Surrogate Cities explores the nature of cities using texts by Paul Auster and Heiner Müller, and other passages inspired by motives from Franz Kafka and Italo Calvino. The orchestra members did not dress in tails and long skirts, just black shirts and trousers; the lighting was used theatrically - spotlights, occasionally complete darkness, lights moving up and down the walls, the only constant the little lamps on individual music stands. The scene is constantly in movement - the soloists wander on and off stage, sing from off stage. The Philharmonic always looks aware and involved, but here there was lots of foot tapping, smiling and looking around when others were playing.
It is hard to describe the constituent elements of Goebbels's eclectic music: rock beats and jazzy passages, quotations from earlier classical works, dynamic build-ups using the entire orchestra, contemplative moments for one instrument and sampler. Heiner Goebbels specializes in collages of sound and text, in overlapping layers of meaning. He uses a sampler to record sounds, music, words, insisting on combining sampled sounds with live music to "build a balance between stereotypy and liveliness." The light show (with Goebbels himself at the console) was relatively discreet in this performance, perhaps due to the hall's possibilities, though it has played a larger role at other venues.
The evening's soloists were simply sensational - no hyperbole.
David Moss's role is for a speaking voice, and from the outset somberly speaking Auster's text describing a city in constant transition ("A house is there one day, and the next day it is gone"), his voice went through many rapid-fire transitions, creating a kaleidoscope of vocal acrobatics. Reminiscent of Tom Waits in his jerky movements and hypercool aura, his presence dominated whenever he appeared. Trained as both singer and percussionist, he occasionally interrupted the vocal tirades to break into a few drumbeats on the little drumset set up in front of him. Rattle too played a theatrical role, turning away from the orchestra to stroke Moss's shoulder, singing and yelling along with the dynamo.
Mezzosoprano Jocelyn B. Smith had a different kind of amazing presence. Dressed in a form-fitting black dress, stiletto heels, and red lipstick, her jazz and soul expertise shaped the way she sang the texts by Heiner Müller. The Horation Songs deal with a contest for dominance between the cities of Rome and Alba, and communicate a drastic message about killing and being left behind, about similarities and differences, about honor and emotion. Completely confident and on top of things, she often tapped the offbeats with her left hand or foot, engaged with the music being produced until she sang again. The apocalyptic sounds accompanying Smith's dramatic songs, the fifth of the work's seven parts, were accompanied by blue lights moving downwards through the hall in a threateningly anonymous way.

EXERCISE TASKS.
**1.** In the concert review, what did the orchestra members wear in place of tails and long skirts?
**2.** Repeat the part of the concert review starting at "It is hard to" and ending at "- no hyperbole.".

DATA EXTRACT.
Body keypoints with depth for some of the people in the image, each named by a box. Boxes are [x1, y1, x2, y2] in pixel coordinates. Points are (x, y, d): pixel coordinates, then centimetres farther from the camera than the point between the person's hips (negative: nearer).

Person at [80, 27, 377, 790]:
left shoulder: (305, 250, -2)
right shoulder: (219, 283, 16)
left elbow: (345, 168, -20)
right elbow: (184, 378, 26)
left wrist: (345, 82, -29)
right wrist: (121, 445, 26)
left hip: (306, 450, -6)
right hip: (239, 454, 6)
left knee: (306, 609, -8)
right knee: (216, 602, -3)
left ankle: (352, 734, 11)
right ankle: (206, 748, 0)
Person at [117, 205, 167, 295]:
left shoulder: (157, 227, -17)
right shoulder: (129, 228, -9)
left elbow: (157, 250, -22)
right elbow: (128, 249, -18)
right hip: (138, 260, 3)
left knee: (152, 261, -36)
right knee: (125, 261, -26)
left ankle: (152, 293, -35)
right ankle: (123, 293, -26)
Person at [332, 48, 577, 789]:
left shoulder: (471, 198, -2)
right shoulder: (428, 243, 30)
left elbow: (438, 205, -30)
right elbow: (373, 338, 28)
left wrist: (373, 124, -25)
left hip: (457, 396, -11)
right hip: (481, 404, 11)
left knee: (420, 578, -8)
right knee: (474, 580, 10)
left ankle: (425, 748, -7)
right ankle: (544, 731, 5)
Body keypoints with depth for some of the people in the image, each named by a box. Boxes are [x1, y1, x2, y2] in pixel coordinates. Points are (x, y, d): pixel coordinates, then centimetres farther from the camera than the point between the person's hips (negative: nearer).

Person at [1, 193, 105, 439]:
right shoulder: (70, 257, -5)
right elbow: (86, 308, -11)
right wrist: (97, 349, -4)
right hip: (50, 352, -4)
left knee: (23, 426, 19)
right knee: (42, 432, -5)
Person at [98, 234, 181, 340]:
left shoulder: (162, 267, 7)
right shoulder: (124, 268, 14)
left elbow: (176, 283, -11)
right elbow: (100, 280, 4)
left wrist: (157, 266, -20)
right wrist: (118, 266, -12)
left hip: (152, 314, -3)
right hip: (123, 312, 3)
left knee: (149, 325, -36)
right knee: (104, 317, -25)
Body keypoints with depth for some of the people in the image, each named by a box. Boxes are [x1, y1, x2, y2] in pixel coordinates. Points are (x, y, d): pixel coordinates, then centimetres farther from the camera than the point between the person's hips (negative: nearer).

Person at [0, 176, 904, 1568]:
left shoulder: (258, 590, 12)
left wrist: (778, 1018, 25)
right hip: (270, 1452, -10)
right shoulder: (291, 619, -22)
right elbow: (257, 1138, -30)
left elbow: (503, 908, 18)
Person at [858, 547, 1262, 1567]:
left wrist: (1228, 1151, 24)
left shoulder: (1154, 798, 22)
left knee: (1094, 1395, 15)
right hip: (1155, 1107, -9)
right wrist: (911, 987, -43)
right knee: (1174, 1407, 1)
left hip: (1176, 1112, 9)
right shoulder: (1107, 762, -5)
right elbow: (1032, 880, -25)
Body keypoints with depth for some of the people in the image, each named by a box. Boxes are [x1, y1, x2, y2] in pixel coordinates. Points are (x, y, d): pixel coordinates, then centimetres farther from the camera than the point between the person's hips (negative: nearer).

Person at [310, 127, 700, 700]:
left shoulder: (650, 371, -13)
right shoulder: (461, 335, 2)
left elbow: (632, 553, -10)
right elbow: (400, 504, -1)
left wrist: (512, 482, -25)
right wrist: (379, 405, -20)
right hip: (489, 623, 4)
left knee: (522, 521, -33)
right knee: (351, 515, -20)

ANSWERS FOR THE TASKS.
**1.** Black shirts and trousers.

**2.**
It is hard to describe the constituent elements of Goebbels's eclectic music: rock beats and jazzy passages, quotations from earlier classical works, dynamic build-ups using the entire orchestra, contemplative moments for one instrument and sampler. Heiner Goebbels specializes in collages of sound and text, in overlapping layers of meaning. He uses a sampler to record sounds, music, words, insisting on combining sampled sounds with live music to "build a balance between stereotypy and liveliness." The light show (with Goebbels himself at the console) was relatively discreet in this performance, perhaps due to the hall's possibilities, though it has played a larger role at other venues.
The evening's soloists were simply sensational - no hyperbole.